▶ Texte extrait
★ ★ ★ ★ ★ ★ ★
La guerre en Ukraine, c’est mal : merci pour l’info les footeux !

Quelle sera la cause du jour ?

Joueurs du FC Barcelone et de Naples tenant une pancarte « Stop War » avant le match retour de Ligue Europa le 25 février 2022.

Après avoir tergiversé un temps, la FIFA a décidé d’exclure les clubs et l’équipe nationale russes de toutes les compétitions suite à l’invasion de l’Ukraine. Au-delà de cette crise, constatons que le foot mondialisé, pur produit de consommation, épouse toutes les causes validées par le sacro-saint triumvirat médias/politiques/marques. Impossible de se détendre pendant un match désormais, on veille à vous inculquer la vertu honorable. 

La vertu honorable, vous savez, celle qui n’engage à rien… mais qui vous fait appartenir au camp du Bien.

Je le confesse : j’aime encore le football. Je sais que c’est bête, je vois bien que le spectacle grand public dont l’on nous gave n’a plus rien à voir avec une certaine idée de ce sport, mais tant pis. Il me reste encore quelques raisons de suivre la saison : le talent, les plans de jeu, la tension inhérente à certains matchs, l’espoir de buts d’anthologie ou de faits de jeu marquants.
★ ★ ★ ★ ★ ★ ★
▶ Matériel présenté
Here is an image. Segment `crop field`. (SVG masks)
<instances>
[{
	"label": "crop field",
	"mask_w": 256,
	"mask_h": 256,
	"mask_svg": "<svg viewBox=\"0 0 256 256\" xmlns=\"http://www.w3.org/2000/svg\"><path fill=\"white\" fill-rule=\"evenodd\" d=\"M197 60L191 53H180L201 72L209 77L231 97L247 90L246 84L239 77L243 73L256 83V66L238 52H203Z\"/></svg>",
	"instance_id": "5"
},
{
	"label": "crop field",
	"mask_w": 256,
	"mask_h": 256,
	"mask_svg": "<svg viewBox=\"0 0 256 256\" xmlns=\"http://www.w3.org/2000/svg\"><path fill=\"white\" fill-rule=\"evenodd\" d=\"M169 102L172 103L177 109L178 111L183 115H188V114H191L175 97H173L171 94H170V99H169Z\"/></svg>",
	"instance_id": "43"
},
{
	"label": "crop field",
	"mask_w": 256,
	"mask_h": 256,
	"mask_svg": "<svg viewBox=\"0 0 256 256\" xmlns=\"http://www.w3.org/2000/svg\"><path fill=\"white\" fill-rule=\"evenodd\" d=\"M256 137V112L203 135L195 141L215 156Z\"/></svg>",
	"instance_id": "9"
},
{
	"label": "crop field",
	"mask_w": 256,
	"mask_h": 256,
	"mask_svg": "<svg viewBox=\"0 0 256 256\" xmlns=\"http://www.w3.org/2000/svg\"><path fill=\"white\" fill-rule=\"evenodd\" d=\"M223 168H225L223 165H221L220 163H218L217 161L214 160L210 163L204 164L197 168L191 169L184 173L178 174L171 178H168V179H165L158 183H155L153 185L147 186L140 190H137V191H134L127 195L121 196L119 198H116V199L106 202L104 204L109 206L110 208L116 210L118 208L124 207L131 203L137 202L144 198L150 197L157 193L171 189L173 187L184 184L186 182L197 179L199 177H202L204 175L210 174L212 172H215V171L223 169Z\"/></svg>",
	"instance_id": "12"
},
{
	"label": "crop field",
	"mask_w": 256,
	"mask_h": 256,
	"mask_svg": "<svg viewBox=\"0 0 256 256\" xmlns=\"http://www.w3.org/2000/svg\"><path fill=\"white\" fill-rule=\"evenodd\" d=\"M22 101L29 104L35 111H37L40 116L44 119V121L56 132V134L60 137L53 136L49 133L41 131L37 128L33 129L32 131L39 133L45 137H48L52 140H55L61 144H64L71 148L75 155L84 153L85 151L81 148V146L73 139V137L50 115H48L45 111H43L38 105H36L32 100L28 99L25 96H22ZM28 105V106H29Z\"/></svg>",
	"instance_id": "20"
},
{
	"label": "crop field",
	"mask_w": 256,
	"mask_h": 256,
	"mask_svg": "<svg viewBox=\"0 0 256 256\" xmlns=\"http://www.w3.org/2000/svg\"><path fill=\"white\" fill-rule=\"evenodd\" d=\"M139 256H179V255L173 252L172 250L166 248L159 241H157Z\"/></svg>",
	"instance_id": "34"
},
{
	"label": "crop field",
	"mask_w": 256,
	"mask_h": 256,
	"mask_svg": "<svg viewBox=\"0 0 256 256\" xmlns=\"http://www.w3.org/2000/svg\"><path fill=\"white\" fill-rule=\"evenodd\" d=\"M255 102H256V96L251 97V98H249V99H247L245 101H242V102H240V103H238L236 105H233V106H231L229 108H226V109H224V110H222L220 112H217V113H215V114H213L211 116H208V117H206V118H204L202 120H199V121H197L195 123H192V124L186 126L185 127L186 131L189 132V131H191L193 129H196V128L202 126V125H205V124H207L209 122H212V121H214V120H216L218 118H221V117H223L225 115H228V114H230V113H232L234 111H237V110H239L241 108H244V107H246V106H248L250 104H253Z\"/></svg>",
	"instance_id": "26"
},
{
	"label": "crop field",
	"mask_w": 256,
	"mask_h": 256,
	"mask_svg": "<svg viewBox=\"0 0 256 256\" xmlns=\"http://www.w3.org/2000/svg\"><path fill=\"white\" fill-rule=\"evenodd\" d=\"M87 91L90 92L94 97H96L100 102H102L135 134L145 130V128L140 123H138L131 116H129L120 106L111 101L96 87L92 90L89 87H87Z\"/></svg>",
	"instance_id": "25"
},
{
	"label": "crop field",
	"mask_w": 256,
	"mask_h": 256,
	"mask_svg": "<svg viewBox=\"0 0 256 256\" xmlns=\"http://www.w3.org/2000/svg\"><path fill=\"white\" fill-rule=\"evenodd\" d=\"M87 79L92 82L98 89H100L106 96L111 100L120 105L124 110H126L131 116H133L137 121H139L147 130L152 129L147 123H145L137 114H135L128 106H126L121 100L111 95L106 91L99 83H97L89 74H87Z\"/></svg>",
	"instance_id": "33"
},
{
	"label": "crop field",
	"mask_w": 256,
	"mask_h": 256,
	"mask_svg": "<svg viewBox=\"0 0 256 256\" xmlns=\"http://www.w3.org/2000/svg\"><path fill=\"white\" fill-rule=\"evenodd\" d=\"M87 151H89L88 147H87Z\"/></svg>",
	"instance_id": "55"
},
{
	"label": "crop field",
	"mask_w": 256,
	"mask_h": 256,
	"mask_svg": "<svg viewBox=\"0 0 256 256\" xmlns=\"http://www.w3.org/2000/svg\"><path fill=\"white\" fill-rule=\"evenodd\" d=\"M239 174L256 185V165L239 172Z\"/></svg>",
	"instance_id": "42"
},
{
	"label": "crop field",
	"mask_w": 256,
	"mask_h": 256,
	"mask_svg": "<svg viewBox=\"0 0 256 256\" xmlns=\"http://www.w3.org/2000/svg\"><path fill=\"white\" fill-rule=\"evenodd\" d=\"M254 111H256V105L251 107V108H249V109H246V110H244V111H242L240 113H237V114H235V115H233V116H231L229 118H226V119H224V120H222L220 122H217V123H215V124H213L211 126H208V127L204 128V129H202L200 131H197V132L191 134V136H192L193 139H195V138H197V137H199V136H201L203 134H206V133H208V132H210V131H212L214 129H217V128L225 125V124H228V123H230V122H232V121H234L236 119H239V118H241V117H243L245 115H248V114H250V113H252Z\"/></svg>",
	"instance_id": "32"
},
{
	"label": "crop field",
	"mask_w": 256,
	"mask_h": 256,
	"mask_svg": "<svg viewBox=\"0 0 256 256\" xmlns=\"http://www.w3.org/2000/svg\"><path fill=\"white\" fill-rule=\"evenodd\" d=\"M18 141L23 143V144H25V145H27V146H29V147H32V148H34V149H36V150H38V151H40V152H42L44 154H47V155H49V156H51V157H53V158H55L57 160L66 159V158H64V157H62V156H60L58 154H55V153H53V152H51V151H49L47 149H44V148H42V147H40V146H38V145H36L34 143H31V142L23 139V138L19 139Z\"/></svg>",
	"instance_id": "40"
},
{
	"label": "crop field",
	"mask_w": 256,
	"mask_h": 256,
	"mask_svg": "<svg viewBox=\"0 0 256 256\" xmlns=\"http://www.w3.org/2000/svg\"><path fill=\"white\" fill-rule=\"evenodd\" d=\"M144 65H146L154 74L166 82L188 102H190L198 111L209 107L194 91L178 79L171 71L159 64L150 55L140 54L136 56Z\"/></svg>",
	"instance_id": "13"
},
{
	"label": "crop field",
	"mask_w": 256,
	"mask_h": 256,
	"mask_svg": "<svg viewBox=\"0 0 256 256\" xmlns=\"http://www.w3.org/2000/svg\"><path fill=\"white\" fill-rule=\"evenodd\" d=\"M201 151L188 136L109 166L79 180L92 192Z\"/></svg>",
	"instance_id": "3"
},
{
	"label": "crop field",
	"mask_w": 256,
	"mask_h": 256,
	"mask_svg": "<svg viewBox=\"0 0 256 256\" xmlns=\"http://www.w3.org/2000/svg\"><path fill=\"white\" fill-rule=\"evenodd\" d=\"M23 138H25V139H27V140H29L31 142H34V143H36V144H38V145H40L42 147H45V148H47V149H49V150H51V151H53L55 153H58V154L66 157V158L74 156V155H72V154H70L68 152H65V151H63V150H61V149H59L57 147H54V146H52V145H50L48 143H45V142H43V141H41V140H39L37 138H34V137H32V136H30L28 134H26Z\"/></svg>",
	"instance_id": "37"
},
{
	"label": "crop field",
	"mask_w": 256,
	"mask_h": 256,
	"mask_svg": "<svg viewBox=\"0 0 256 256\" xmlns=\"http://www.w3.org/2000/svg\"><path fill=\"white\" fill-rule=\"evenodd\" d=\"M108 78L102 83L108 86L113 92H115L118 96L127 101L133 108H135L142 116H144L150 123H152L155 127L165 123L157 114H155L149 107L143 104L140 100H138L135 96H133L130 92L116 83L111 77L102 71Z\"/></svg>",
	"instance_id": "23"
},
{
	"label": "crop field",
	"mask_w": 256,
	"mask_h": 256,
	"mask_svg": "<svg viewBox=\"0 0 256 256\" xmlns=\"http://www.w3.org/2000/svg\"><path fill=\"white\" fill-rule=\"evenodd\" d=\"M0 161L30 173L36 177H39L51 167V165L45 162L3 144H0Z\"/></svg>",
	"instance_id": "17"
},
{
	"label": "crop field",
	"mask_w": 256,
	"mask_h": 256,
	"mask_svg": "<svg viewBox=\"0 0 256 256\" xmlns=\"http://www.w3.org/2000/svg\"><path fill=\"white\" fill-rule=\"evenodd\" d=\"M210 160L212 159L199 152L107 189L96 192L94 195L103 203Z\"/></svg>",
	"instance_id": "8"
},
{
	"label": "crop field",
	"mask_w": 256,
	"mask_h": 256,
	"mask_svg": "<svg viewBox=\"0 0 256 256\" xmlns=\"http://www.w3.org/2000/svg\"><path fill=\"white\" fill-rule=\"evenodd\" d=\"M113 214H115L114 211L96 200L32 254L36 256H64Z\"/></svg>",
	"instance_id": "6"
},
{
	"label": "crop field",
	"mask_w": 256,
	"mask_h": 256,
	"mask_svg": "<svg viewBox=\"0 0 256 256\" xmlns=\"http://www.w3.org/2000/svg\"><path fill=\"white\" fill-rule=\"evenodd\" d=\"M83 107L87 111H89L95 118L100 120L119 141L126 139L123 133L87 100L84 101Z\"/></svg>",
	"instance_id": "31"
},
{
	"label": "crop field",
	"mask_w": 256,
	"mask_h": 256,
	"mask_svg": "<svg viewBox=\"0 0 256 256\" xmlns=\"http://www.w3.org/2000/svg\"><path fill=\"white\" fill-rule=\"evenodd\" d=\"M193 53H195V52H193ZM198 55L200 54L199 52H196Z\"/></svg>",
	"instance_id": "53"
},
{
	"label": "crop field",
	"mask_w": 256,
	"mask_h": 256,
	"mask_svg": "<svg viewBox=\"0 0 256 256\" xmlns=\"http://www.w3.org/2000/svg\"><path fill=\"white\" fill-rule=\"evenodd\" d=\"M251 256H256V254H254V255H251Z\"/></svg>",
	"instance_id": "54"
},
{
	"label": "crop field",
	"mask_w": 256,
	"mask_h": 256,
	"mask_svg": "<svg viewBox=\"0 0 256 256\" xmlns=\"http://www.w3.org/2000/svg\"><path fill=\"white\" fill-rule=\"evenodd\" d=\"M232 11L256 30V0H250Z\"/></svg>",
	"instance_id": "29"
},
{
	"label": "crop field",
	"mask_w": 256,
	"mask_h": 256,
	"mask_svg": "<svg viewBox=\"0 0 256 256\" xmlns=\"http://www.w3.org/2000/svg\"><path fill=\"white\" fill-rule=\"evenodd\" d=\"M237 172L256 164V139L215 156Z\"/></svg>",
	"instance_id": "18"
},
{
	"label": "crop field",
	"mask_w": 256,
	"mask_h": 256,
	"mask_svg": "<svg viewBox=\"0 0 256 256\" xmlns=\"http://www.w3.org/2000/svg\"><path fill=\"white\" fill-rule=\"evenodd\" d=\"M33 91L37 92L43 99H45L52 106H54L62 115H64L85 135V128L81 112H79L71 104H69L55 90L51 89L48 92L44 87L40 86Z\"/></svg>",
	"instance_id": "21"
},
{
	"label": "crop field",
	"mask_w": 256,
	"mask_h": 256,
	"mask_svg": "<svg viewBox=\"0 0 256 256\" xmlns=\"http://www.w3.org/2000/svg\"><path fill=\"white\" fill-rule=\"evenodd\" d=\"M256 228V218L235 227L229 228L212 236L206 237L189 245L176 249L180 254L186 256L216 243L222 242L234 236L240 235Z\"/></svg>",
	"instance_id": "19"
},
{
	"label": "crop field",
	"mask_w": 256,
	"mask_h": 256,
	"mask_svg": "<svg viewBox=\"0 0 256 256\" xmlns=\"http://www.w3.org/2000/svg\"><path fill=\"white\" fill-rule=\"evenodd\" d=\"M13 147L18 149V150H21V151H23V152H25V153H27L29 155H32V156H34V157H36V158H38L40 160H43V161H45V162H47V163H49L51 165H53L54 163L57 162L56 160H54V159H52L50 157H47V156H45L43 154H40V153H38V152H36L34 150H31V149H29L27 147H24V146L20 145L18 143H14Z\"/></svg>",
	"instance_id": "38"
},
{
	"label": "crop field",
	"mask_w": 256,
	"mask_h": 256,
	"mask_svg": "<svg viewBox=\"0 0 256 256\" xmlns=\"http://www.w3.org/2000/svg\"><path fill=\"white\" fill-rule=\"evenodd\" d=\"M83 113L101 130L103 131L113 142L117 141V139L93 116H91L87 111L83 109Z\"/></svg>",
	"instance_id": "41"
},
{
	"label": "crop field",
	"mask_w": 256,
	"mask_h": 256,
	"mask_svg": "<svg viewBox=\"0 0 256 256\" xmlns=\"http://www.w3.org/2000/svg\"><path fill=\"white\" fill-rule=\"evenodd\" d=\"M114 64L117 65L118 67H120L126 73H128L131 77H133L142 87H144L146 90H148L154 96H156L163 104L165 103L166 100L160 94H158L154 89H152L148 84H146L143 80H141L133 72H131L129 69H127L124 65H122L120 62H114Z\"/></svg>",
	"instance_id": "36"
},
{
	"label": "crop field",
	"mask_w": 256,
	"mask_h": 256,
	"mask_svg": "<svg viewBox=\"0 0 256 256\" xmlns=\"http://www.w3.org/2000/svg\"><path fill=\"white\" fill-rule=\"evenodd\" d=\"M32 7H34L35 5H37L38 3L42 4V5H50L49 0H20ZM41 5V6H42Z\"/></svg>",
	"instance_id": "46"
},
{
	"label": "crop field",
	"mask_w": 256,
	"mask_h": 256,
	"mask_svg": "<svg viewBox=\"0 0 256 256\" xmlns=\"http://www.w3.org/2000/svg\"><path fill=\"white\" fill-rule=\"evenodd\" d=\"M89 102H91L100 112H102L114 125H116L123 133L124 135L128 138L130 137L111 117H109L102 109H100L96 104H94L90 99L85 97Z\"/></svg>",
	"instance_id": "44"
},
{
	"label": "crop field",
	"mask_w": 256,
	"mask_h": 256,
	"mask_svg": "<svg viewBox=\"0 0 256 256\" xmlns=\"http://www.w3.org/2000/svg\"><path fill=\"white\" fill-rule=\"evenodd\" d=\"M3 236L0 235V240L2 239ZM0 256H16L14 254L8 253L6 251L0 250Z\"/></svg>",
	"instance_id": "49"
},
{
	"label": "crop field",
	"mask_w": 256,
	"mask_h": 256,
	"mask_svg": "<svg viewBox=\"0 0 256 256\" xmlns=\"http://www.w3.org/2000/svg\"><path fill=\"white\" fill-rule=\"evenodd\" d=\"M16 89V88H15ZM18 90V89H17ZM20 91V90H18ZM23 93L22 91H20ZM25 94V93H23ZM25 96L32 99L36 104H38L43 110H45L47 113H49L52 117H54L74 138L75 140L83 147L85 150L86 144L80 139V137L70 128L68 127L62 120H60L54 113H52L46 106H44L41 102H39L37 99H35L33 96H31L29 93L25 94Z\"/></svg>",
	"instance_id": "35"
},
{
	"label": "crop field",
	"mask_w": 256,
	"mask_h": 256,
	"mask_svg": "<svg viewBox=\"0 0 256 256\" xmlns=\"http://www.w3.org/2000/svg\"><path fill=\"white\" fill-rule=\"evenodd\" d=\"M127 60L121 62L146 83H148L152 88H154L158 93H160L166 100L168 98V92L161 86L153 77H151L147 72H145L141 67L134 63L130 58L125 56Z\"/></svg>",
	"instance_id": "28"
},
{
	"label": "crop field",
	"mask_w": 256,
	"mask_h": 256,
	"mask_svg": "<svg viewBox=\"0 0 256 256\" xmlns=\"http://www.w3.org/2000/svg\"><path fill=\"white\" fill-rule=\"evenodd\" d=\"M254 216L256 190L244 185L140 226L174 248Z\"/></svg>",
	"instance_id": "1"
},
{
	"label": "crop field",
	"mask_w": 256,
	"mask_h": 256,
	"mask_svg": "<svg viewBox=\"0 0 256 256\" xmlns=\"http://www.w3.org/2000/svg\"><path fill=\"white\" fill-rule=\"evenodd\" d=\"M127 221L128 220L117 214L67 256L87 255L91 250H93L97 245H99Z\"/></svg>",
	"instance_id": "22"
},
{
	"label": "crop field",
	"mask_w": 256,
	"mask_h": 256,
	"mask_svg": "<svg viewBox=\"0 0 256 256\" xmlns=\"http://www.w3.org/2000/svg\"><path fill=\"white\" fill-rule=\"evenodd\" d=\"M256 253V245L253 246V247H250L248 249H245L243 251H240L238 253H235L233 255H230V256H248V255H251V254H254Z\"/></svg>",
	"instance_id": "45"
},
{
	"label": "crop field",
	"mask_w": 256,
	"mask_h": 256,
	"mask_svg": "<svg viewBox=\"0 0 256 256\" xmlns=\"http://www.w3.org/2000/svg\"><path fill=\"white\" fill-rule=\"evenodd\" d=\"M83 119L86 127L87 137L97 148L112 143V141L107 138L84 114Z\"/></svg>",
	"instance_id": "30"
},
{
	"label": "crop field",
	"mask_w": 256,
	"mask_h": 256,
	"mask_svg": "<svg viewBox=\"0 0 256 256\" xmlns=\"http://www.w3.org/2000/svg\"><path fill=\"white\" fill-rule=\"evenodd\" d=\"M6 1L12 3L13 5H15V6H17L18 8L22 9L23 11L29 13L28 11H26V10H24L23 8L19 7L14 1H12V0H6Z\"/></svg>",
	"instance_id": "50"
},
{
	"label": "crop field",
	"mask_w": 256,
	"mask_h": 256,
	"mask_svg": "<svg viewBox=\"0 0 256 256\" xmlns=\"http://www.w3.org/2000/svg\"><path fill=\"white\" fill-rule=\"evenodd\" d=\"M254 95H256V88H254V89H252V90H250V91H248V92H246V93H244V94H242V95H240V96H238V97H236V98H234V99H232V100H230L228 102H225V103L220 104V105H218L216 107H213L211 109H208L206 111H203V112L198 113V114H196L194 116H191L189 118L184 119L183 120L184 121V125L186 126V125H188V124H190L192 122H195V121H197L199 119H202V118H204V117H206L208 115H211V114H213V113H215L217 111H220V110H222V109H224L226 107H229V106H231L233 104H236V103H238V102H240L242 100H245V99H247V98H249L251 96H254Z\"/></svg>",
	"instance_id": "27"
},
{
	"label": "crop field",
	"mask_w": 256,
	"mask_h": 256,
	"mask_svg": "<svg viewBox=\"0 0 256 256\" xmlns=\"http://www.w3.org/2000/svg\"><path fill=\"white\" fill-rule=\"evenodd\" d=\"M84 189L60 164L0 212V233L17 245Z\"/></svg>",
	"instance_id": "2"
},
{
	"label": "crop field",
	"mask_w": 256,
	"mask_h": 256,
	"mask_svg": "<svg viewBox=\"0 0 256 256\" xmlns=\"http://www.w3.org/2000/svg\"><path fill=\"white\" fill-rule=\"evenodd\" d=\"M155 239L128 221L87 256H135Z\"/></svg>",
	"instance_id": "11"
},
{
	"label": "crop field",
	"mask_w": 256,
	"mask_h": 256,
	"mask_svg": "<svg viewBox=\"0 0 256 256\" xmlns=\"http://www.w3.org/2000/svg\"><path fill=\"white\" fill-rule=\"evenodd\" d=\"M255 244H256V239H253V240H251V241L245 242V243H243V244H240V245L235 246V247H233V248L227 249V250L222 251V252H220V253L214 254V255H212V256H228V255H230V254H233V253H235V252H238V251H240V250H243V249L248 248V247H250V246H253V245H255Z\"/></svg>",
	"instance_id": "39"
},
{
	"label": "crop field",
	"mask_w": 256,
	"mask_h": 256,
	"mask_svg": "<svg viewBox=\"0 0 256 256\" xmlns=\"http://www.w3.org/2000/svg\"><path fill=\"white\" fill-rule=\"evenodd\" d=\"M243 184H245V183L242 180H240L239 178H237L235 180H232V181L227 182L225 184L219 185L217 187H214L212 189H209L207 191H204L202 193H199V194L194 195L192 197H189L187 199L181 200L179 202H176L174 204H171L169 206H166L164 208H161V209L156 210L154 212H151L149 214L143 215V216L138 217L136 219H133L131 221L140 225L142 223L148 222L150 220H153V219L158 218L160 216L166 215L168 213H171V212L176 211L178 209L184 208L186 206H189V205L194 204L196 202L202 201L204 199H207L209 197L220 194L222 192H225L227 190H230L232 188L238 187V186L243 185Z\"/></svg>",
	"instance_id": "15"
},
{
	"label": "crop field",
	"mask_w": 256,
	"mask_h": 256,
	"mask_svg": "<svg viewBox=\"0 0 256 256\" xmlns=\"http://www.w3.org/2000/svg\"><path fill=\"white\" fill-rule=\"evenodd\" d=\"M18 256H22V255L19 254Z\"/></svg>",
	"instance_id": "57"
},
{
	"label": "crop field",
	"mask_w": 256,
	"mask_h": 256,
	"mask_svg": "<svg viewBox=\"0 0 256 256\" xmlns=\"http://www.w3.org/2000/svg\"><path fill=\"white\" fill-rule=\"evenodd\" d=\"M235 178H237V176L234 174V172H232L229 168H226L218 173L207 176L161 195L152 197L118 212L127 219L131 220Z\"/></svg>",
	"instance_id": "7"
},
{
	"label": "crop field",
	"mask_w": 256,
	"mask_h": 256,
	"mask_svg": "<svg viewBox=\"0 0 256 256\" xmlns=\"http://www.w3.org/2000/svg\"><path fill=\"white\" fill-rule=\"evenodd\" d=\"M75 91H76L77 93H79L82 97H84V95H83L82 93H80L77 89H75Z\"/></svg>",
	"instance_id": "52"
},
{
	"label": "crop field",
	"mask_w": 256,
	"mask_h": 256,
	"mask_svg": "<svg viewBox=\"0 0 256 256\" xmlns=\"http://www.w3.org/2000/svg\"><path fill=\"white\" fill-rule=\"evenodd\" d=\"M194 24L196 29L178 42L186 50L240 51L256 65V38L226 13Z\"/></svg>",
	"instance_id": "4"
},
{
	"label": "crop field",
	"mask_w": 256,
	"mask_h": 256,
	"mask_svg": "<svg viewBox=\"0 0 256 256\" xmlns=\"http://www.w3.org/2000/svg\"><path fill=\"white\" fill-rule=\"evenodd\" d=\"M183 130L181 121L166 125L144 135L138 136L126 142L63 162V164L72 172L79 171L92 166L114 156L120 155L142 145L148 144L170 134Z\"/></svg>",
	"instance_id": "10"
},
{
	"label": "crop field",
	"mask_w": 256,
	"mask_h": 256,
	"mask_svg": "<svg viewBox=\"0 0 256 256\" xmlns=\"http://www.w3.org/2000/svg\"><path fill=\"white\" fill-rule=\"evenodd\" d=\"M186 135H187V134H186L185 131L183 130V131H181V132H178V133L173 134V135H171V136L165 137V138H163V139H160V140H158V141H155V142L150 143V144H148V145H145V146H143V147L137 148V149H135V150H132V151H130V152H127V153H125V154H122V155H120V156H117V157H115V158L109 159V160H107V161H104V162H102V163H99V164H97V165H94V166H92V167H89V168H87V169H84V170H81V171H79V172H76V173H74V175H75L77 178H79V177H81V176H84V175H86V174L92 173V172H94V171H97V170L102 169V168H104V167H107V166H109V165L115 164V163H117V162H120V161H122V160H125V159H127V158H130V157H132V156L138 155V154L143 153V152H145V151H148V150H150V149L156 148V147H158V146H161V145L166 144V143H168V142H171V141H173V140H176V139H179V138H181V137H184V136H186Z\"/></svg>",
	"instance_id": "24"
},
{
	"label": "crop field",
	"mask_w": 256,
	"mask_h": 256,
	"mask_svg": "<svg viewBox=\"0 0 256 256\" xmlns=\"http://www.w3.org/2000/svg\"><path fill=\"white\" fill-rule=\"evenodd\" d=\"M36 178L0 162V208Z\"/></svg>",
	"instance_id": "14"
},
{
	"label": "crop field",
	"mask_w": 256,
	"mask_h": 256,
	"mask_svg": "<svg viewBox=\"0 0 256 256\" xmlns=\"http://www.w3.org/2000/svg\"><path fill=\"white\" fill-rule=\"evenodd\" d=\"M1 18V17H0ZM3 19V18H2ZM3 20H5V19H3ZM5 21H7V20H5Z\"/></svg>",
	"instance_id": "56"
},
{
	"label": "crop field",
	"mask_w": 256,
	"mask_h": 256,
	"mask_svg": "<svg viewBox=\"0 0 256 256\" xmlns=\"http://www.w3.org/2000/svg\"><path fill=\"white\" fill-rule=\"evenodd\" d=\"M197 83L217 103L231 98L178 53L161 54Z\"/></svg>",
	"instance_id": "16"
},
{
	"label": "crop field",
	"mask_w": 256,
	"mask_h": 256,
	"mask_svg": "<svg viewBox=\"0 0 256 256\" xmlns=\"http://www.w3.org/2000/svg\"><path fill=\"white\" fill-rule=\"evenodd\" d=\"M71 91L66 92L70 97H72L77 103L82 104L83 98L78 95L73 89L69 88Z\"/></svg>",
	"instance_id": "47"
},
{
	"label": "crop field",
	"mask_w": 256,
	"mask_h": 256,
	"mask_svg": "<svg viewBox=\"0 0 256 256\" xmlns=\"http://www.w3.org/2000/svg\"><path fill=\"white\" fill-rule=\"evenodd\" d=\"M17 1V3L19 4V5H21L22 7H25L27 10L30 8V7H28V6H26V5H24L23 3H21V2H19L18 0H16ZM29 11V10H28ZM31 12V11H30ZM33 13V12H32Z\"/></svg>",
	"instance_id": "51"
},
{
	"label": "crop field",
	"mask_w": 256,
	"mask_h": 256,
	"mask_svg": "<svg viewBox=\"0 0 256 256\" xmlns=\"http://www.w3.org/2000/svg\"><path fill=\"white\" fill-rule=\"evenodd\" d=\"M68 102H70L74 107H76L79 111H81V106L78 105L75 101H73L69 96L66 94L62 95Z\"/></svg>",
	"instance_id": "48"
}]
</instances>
★ ★ ★ ★ ★ ★ ★
▶ Énoncé
Selon le texte sur le football et la guerre en Ukraine, quelle décision la FIFA a-t-elle prise après l'invasion de l'Ukraine ?

▶ Corrigé complet
Elle a exclu les clubs et l'équipe nationale russes de toutes les compétitions.